▶ _WORK ORDER_: Looking at the data that follows, count the lines containing the word "thebibliography" and write down only that count.

-------- DATA RECORDS --------

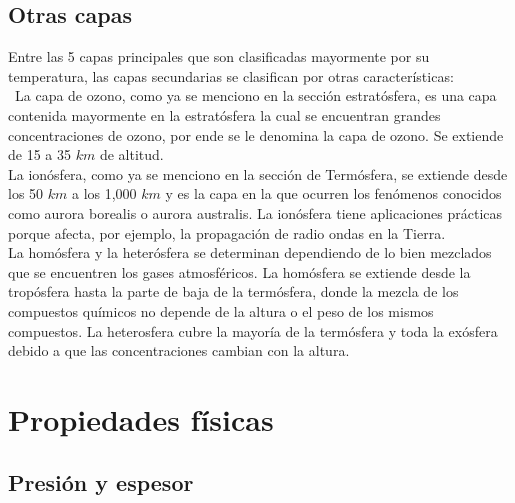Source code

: \documentclass{article} %
\begin{document}
\subsection{Otras capas}
Entre las 5 capas principales que son clasificadas mayormente por su temperatura, las capas secundarias se clasifican por otras características: ~\\
~\indent La capa de ozono, como ya se menciono en la sección estratósfera, es una capa contenida mayormente en la estratósfera la cual se encuentran grandes concentraciones de ozono, por ende se le denomina la capa de ozono. Se extiende de 15 a 35 $km$ de altitud.~\\
\indent La ionósfera, como ya se menciono en la sección de Termósfera, se extiende desde los 50 $km$ a los 1,000 $km$ y es la capa en la que ocurren los fenómenos conocidos como aurora borealis o aurora australis. La ionósfera tiene aplicaciones prácticas porque afecta, por ejemplo, la propagación de radio ondas en la Tierra.~\\
\indent La homósfera y la heterósfera se determinan dependiendo de lo bien mezclados que se encuentren los gases atmosféricos. La homósfera se extiende desde la tropósfera hasta la parte de baja de la termósfera, donde la mezcla de los compuestos químicos no depende de la altura o el peso de los mismos compuestos. La heterosfera cubre la mayoría de la termósfera y toda la exósfera debido a que las concentraciones cambian con la altura.

\newpage

\section{Propiedades físicas}
\subsection{Presión y espesor}
\end{document}
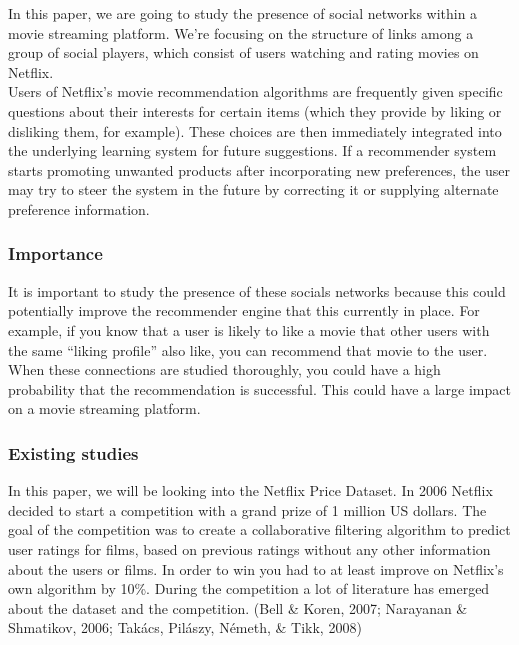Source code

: \documentclass[
  english,
  man,floatsintext]{apa6}
\begin{document}
In this paper, we are going to study the presence of social networks within a movie streaming platform. We're focusing on the structure of links among a group of social players, which consist of users watching and rating movies on Netflix.\\
Users of Netflix's movie recommendation algorithms are frequently given specific questions about their interests for certain items (which they provide by liking or disliking them, for example). These choices are then immediately integrated into the underlying learning system for future suggestions. If a recommender system starts promoting unwanted products after incorporating new preferences, the user may try to steer the system in the future by correcting it or supplying alternate preference information.

\hypertarget{importance}{%
\subsubsection{Importance}\label{importance}}

It is important to study the presence of these socials networks because this could potentially improve the recommender engine that this currently in place. For example, if you know that a user is likely to like a movie that other users with the same ``liking profile'' also like, you can recommend that movie to the user. When these connections are studied thoroughly, you could have a high probability that the recommendation is successful. This could have a large impact on a movie streaming platform.

\hypertarget{existing-studies}{%
\subsubsection{Existing studies}\label{existing-studies}}

In this paper, we will be looking into the Netflix Price Dataset. In 2006 Netflix decided to start a competition with a grand prize of 1 million US dollars. The goal of the competition was to create a collaborative filtering algorithm to predict user ratings for films, based on previous ratings without any other information about the users or films. In order to win you had to at least improve on Netflix's own algorithm by 10\%.
During the competition a lot of literature has emerged about the dataset and the competition. (Bell \& Koren, 2007; Narayanan \& Shmatikov, 2006; Takács, Pilászy, Németh, \& Tikk, 2008)
\end{document}
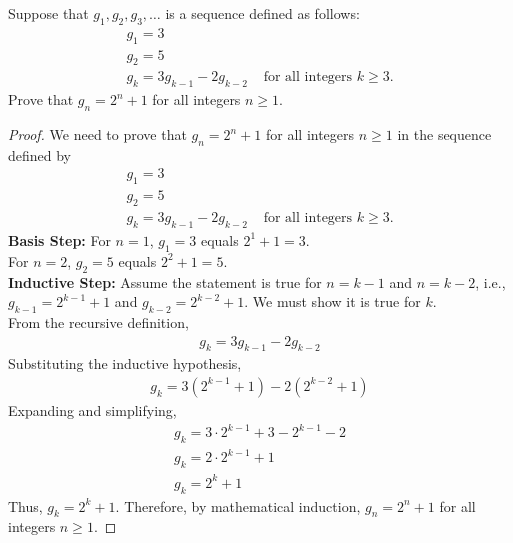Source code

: \documentclass[name=Ojas\ Chaturvedi, emailid=oj.chaturvedi.2024, course=Capstone:\ Discrete\ Math, num=9, deadline={November\ 17,\ 2023}]{homework}
\begin{document}
    Suppose that $g_1, g_2, g_3, \ldots$ is a sequence defined as follows:
    \begin{align*}
        g_1 = 3 \\
        g_2 = 5 \\
        g_k = 3g_{k-1} - 2g_{k-2} & \text{ for all integers } k \geq 3.
    \end{align*}
    Prove that $g_n = 2^n + 1$ for all integers $n \geq 1$.
\begin{proof}
    We need to prove that $g_n = 2^n + 1$ for all integers $n \geq 1$ in the sequence defined by
    \begin{align*}
        g_1 = 3 \\
        g_2 = 5 \\
        g_k = 3g_{k-1} - 2g_{k-2} & \text{ for all integers } k \geq 3.
    \end{align*}
    \textbf{Basis Step:}
    For $n = 1$, $g_1 = 3$ equals $2^1 + 1 = 3$. \\
    For $n = 2$, $g_2 = 5$ equals $2^2 + 1 = 5$. \\
    \textbf{Inductive Step:}
    Assume the statement is true for $n = k-1$ and $n = k-2$, i.e., $g_{k-1} = 2^{k-1} + 1$ and $g_{k-2} = 2^{k-2} + 1$. We must show it is true for $k$. \\
    From the recursive definition,
    \begin{align*}
        g_k = 3g_{k-1} - 2g_{k-2}
    \end{align*}
    Substituting the inductive hypothesis,
    \begin{align*}
        g_k = 3(2^{k-1} + 1) - 2(2^{k-2} + 1)
    \end{align*}
    Expanding and simplifying,
    \begin{align*}
        g_k = 3 \cdot 2^{k-1} + 3 - 2^{k-1} - 2 \\
        g_k = 2 \cdot 2^{k-1} + 1 \\
        g_k = 2^k + 1
    \end{align*}
    Thus, $g_k = 2^k + 1$.
    Therefore, by mathematical induction, $g_n = 2^n + 1$ for all integers $n \geq 1$.
\end{proof}
\end{document}
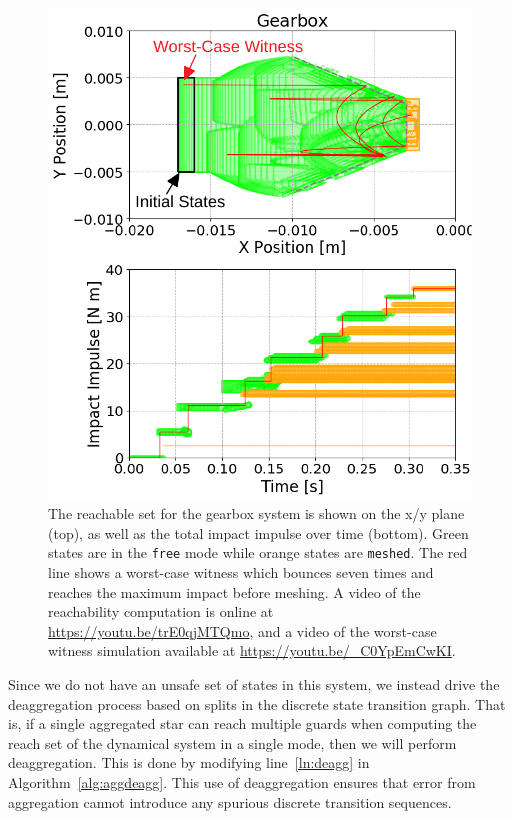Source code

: \begin{figure}[t]
\begin{minipage}{0.48\textwidth}
\label{fig:gearbox_sim}
\end{minipage}
\hspace{1em}
\begin{minipage}{0.48\textwidth}
\centerline{\includegraphics[width=0.98\columnwidth]{images/gearbox_annotated}}
\caption{{ The reachable set for the gearbox system is shown on the x/y plane (top), as well as the total impact impulse over time (bottom).
%
Green states are in the \texttt{free} mode while orange states are \texttt{meshed}.
%
The red line shows a worst-case witness which bounces seven times and reaches the maximum impact before meshing.
%
A video of the reachability computation is online at \url{https://youtu.be/trE0qjMTQmo}, and a video of the worst-case witness
simulation available at \url{https://youtu.be/_C0YpEmCwKI}.}}
\label{fig:gearbox_reach}
\end{minipage}
\end{figure}

Since we do not have an unsafe set of states in this system, we instead drive the deaggregation process based on splits in the discrete state
transition graph.
%
That is, if a single aggregated star can reach multiple guards when computing the reach set of the dynamical system in a single mode, then we will
perform deaggregation.
%
This is done by modifying line~\ref{ln:deagg} in Algorithm~\ref{alg:aggdeagg}.
%
This use of deaggregation ensures that error from aggregation cannot introduce any spurious discrete transition sequences.

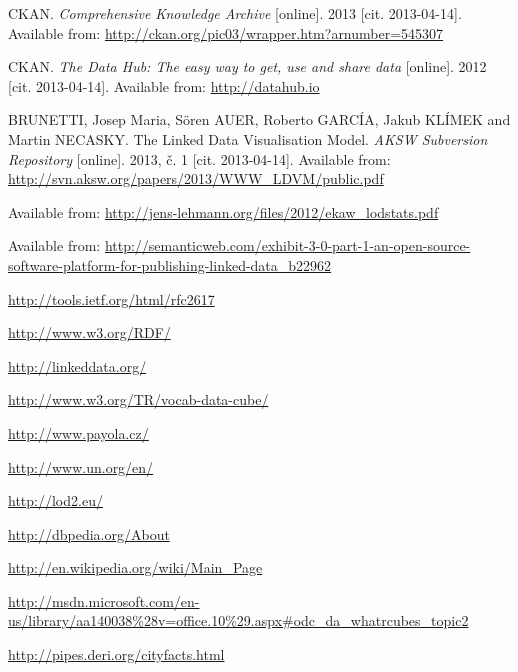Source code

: \begin{thebibliography}{99}
 {\sc }
 CKAN. 
 \emph{Comprehensive Knowledge Archive}
 [online]. 2013
 [cit. 2013-04-14]. Available from: \url{http://ckan.org/pic03/wrapper.htm?arnumber=545307}

 {\sc }
CKAN.
 \emph{The Data Hub: The easy way to get, use and share data}
 [online]. 2012
 [cit. 2013-04-14]. Available from: \url{http://datahub.io}

 {\sc BRUNETTI,} Josep Maria, Sören AUER, Roberto GARCÍA, Jakub KLÍMEK and Martin NECASKY.
 The Linked Data Visualisation Model.
 \emph{AKSW Subversion Repository} [online]. 2013, č. 1 [cit. 2013-04-14].
 Available from: \url{http://svn.aksw.org/papers/2013/WWW_LDVM/public.pdf}

Available from: \url{http://jens-lehmann.org/files/2012/ekaw_lodstats.pdf}

Available from: \url{http://semanticweb.com/exhibit-3-0-part-1-an-open-source-software-platform-for-publishing-linked-data_b22962}

\url{http://tools.ietf.org/html/rfc2617}

\url{http://www.w3.org/RDF/}

\url{http://linkeddata.org/}

\url{http://www.w3.org/TR/vocab-data-cube/}

\url{http://www.payola.cz/}

\url{http://www.un.org/en/}

\url{http://lod2.eu/}

\url{http://dbpedia.org/About}

\url{http://en.wikipedia.org/wiki/Main_Page}

\url{http://msdn.microsoft.com/en-us/library/aa140038%28v=office.10%29.aspx#odc_da_whatrcubes_topic2}

\url{http://pipes.deri.org/cityfacts.html}

\end{thebibliography}
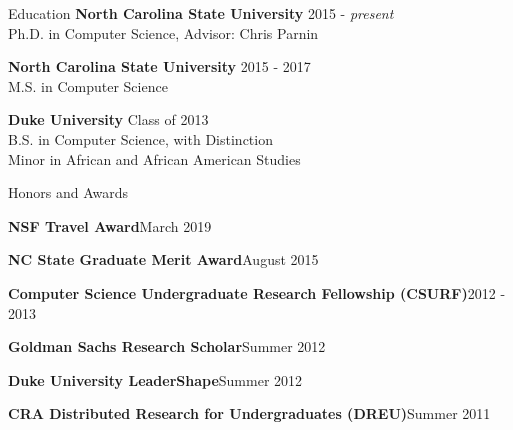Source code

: \documentclass{resume} %
\begin{document}
\vspace{-12pt}
\begin{rSection}{Education}
\vspace{-4pt}
{\bf North Carolina State University} \hfill {2015 - \textit{present}} \\ 
Ph.D. in Computer Science, Advisor: Chris Parnin
\vspace{-7pt}

{\bf North Carolina State University} \hfill {2015 - 2017} \\ 
M.S. in Computer Science
\vspace{-7pt}

{\bf Duke University} \hfill {Class of 2013} \\ 
B.S. in Computer Science, with Distinction \\
Minor in African and African American Studies
\end{rSection}
\vspace{-12pt}
\begin{rSection}{Honors and Awards}
\vspace{-4pt}

\begin{sSubsection}
    {\textbf{NSF Travel Award}}{March 2019}
\end{sSubsection}
\vspace{-7pt}

\begin{sSubsection}
    {\textbf{NC State Graduate Merit Award}}{August 2015}
\end{sSubsection}
\vspace{-7pt}

\begin{sSubsection}
    {\textbf{Computer Science Undergraduate Research Fellowship (CSURF)}}{2012 - 2013}
\end{sSubsection}
\vspace{-7pt}

\begin{sSubsection}
    {\textbf{Goldman Sachs Research Scholar}}{Summer 2012}
\end{sSubsection}
\vspace{-7pt}

\begin{sSubsection}
    {\textbf{Duke University LeaderShape}}{Summer 2012}
\end{sSubsection}
\vspace{-7pt}

\begin{sSubsection}
    {\textbf{CRA Distributed Research for Undergraduates (DREU)}}{Summer 2011}
\end{sSubsection}
\end{rSection}
\vspace{-12pt}
\end{document}
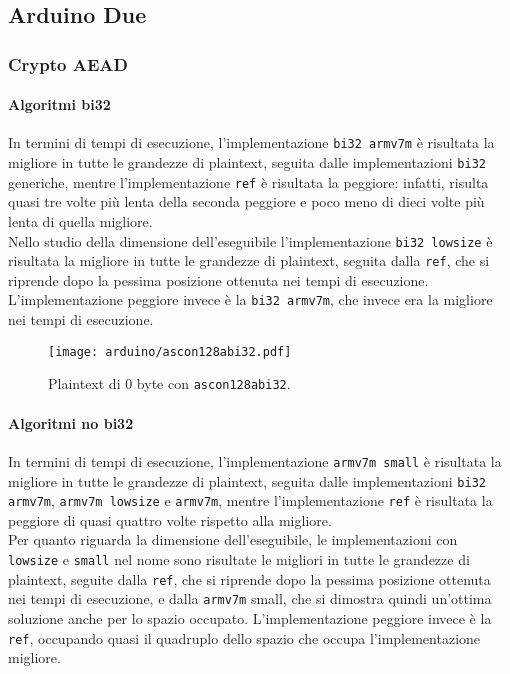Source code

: \subsection{Arduino Due}

\subsubsection{Crypto AEAD}

\paragraph{Algoritmi bi32}

In termini di tempi di esecuzione, l'implementazione \texttt{bi32 armv7m} è risultata la migliore in tutte le grandezze di plaintext, seguita dalle implementazioni \texttt{bi32} generiche, mentre l'implementazione \texttt{ref} è risultata la peggiore: infatti, risulta quasi tre volte più lenta della seconda peggiore e poco meno di dieci volte più lenta di quella migliore. \\

\noindent Nello studio della dimensione dell'eseguibile l'implementazione \texttt{bi32 lowsize} è risultata la migliore in tutte le grandezze di plaintext, seguita dalla \texttt{ref}, che si riprende dopo la pessima posizione ottenuta nei tempi di esecuzione. L'implementazione peggiore invece è la \texttt{bi32 armv7m}, che invece era la migliore nei tempi di esecuzione.

\begin{figure}[H]
    \centering
    \texttt{[image: arduino/ascon128abi32.pdf]}
    \caption{Plaintext di 0 byte con \texttt{ascon128abi32}.}
\end{figure}

\paragraph{Algoritmi no bi32}

In termini di tempi di esecuzione, l'implementazione \texttt{armv7m small} è risultata la migliore in tutte le grandezze di plaintext, seguita dalle implementazioni \texttt{bi32 armv7m}, \texttt{armv7m lowsize} e \texttt{armv7m}, mentre l'implementazione \texttt{ref} è risultata la peggiore di quasi quattro volte rispetto alla migliore. \\

\noindent Per quanto riguarda la dimensione dell'eseguibile, le implementazioni con \texttt{lowsize} e \texttt{small} nel nome sono risultate le migliori in tutte le grandezze di plaintext, seguite dalla \texttt{ref}, che si riprende dopo la pessima posizione ottenuta nei tempi di esecuzione, e dalla \texttt{armv7m} small, che si dimostra quindi un'ottima soluzione anche per lo spazio occupato. L'implementazione peggiore invece è la \texttt{ref}, occupando quasi il quadruplo dello spazio che occupa l'implementazione migliore.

--------

▶ _FINAL ANSWER_: 2